CL– Dizia que em Macau ainda dispomos de liberdade religiosa. No entanto, o cenário é diferente do outro lado das Portas do Cerco. A Faculdade de Estudos Religiosos mantém a disponibilidade para receber seminaristas da China continental? Essa é uma possibilidade que se pode vir a materializar nos próximos anos?
P.F.G.– Espero que esta janela se possa vir a abrir em termos práticos e que essa possibilidade se faça tangível. A meu ver, seria muito importante ter mais intercâmbio directo para que possamos aprender uns com os outros e para que nos possamos compreender uns aos outros. Esta perspectiva vai, obviamente, ao encontro daquele que é o nosso maior desígnio, o de estarmos aqui para servir, para aprender uns com os outros, para ajudar uns aos outros. Na verdade, e se não estou em erro, em Taiwan esse intercâmbio já é possível. Seminaristas chineses podem ir para Taiwan, e estudar em Taiwan, por um período de três meses. Espero que o mesmo possa acontecer aqui em Macau. Espero que seja possível dinamizar este tipo de intercâmbio e que possamos oferecer a candidatos da China a possibilidade de poderem estudar em Macau.
CL– Como dizia há pouco, as Faculdades de Teologia deixaram de ser um feudo exclusivo de seminaristas ou de religiosos…

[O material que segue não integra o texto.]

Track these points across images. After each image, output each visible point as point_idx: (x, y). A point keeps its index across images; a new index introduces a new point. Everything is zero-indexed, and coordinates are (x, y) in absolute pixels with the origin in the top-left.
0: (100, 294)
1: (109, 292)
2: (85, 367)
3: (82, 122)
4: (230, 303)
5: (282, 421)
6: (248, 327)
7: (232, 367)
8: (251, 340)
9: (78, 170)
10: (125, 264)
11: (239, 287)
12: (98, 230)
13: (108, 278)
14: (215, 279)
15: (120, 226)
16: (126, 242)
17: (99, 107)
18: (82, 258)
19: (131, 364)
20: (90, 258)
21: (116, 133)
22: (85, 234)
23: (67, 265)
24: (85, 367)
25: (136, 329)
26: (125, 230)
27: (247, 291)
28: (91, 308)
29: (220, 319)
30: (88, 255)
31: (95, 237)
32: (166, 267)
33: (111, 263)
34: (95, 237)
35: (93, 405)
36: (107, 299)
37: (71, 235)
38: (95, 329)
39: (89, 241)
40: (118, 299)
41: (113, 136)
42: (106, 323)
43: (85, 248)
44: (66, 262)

P.F.G.– Estudar Teologia ou Filosofia de uma forma tão sistemática é muito importante, tanto para a Igreja como para a sociedade. Quando os leigos se aventuram nestas matérias estão a preparar-se melhor para servir a sociedade e para servir a Igreja. Podem levar esse contributo para os Meios de Comunicação Social, para as escolas, para a educação, colocar-se ao serviço da comunidade ou mesmo do Governo. Para se ser historiador, para se ser um investigador, é necessário aprender Teologia e aprender línguas. Não há outra forma. Necessitamos de pessoas melhor preparadas para que se possa construir pontes de entendimento entre diferentes culturas, entre povos com histórias diferentes e diferentes tradições. Este aspecto é crucial, na verdade. As vocações para o sacerdócio são importantes, mas a Igreja e a sociedade necessitam de ir mais além.